Every child who is born into the world undergoes a severe ordeal, due largely to the limited elasticity of the bony pelvic ring through which it has to pass. Probably as a result of this, a certain proportion perish as they enter the world or very shortly after. Among the number thus eliminated there appears to be a very considerable proportion of the largest infants. Doubtless because male infants tend to be larger than female infants, males suffer most at and shortly after birth. This appears to be the rule everywhere.[1]

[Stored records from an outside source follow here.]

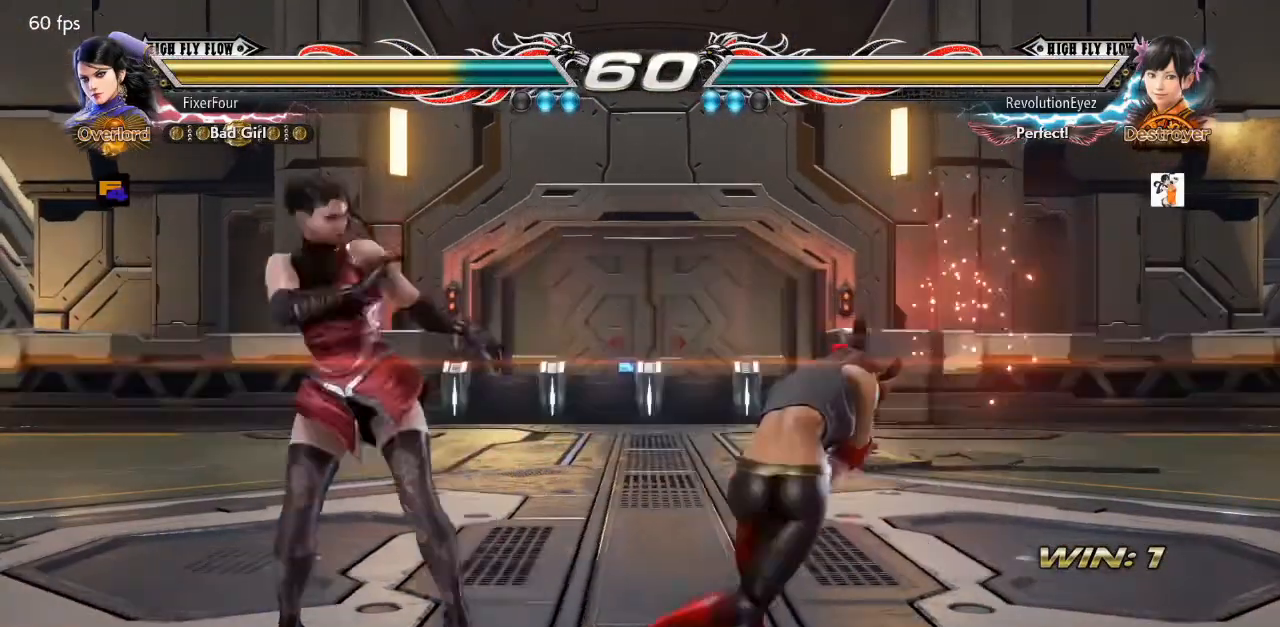
{"buttons": [], "events": [[67, "DPAD_DOWN", "down"], [83, "DPAD_DOWN", "up"], [134, "DPAD_LEFT", "up"], [184, "DPAD_LEFT", "down"], [350, "DPAD_LEFT", "up"]]}
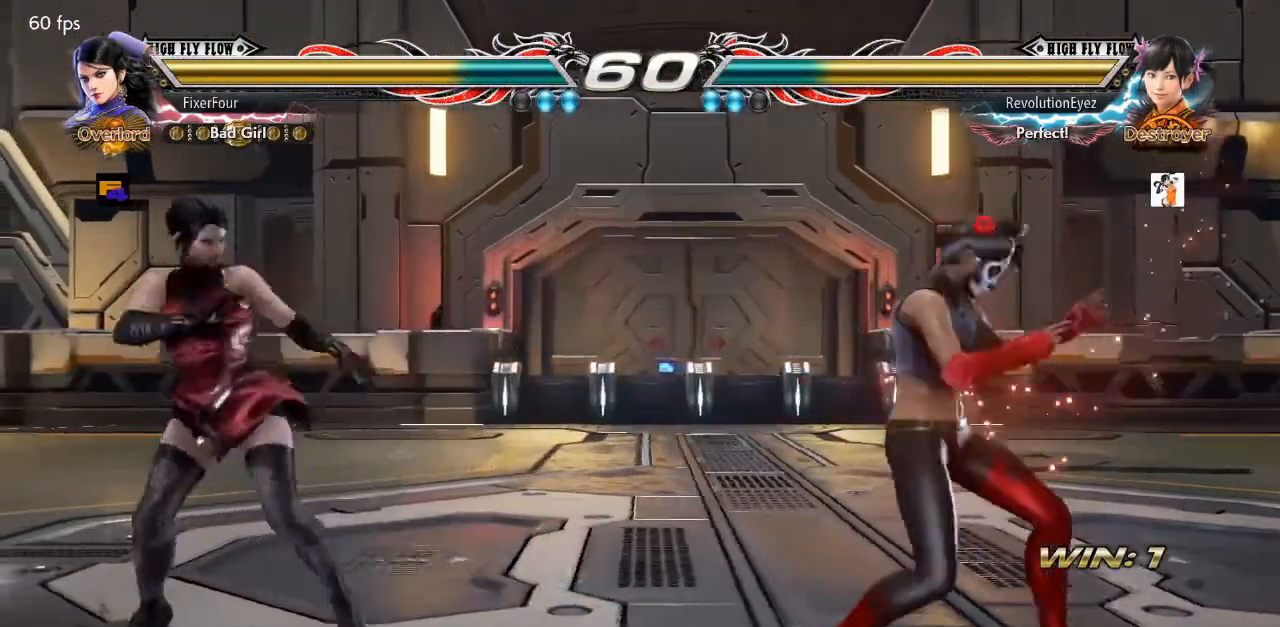
{"buttons": [], "events": [[133, "DPAD_LEFT", "down"], [200, "DPAD_LEFT", "up"], [250, "DPAD_LEFT", "down"], [467, "DPAD_LEFT", "up"]]}
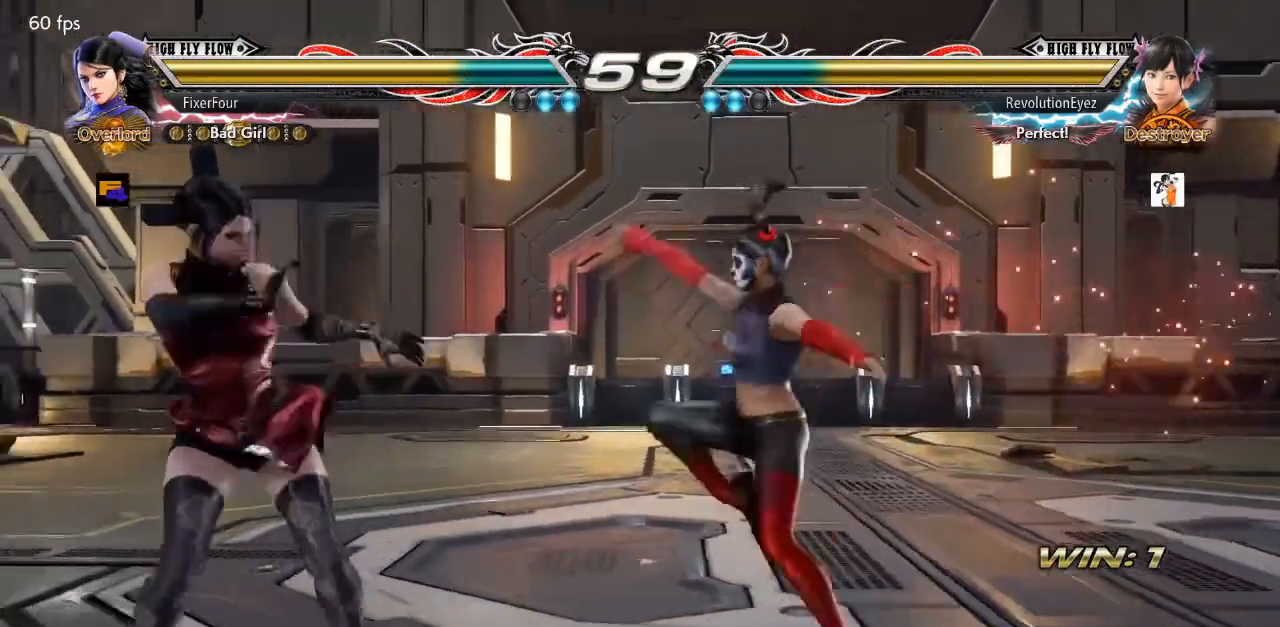
{"buttons": [], "events": [[17, "DPAD_DOWN", "down"], [17, "DPAD_RIGHT", "down"], [50, "TRIANGLE", "down"], [150, "DPAD_DOWN", "up"], [150, "DPAD_RIGHT", "up"], [150, "TRIANGLE", "up"]]}
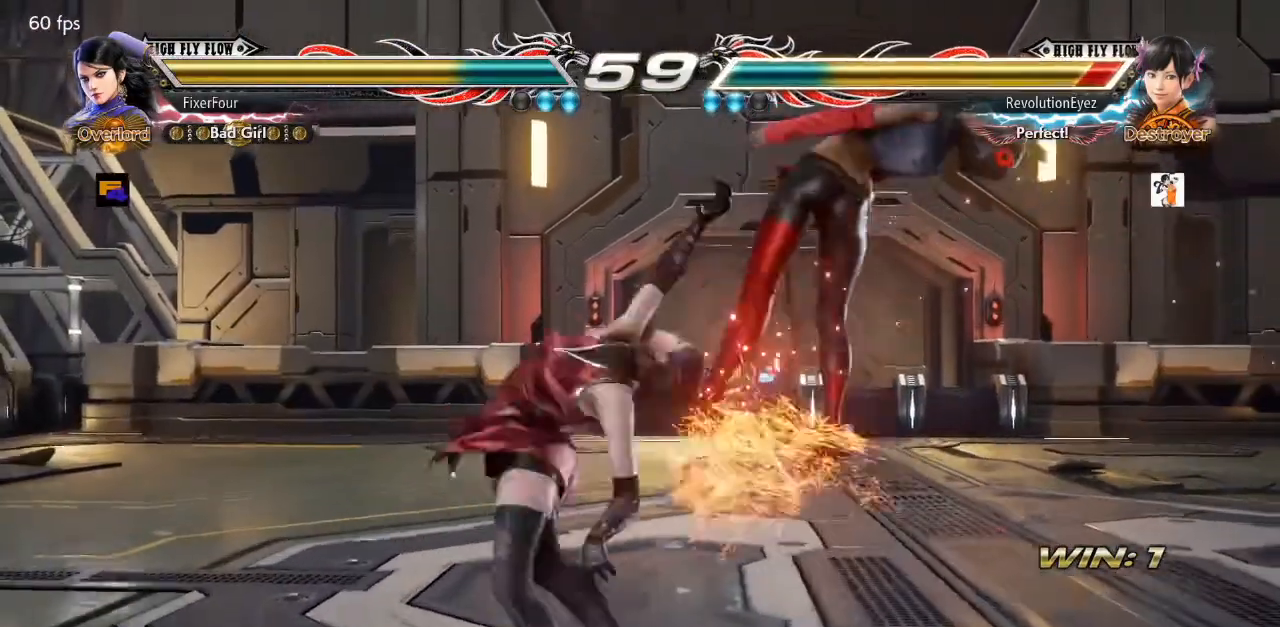
{"buttons": [], "events": [[266, "DPAD_DOWN", "down"], [266, "DPAD_RIGHT", "down"], [300, "SQUARE", "down"], [400, "DPAD_RIGHT", "up"], [433, "DPAD_DOWN", "up"], [433, "SQUARE", "up"]]}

So far as I am aware, the first attempt to explain this matter scientifically was made in 1786 by an English doctor named Clarke, physician to the Lying-in Hospital at Dublin.[2] By weighing and


  1. For the exact proportion of male to female still-born children in most civilized countries, see, e. g., Ploss, 'Das Weib,' 7th edition, 1901, Vol. I., p. 336.
  2. Joseph Clarke, 'Observations on some Causes of the Excess of the Mortality of Males above that of Females,' Philosophical Transactions, 1786. It may be said here that the very first attempt to weigh and measure infants accurately had only been made not so many years previously, by Roederer, in 1753.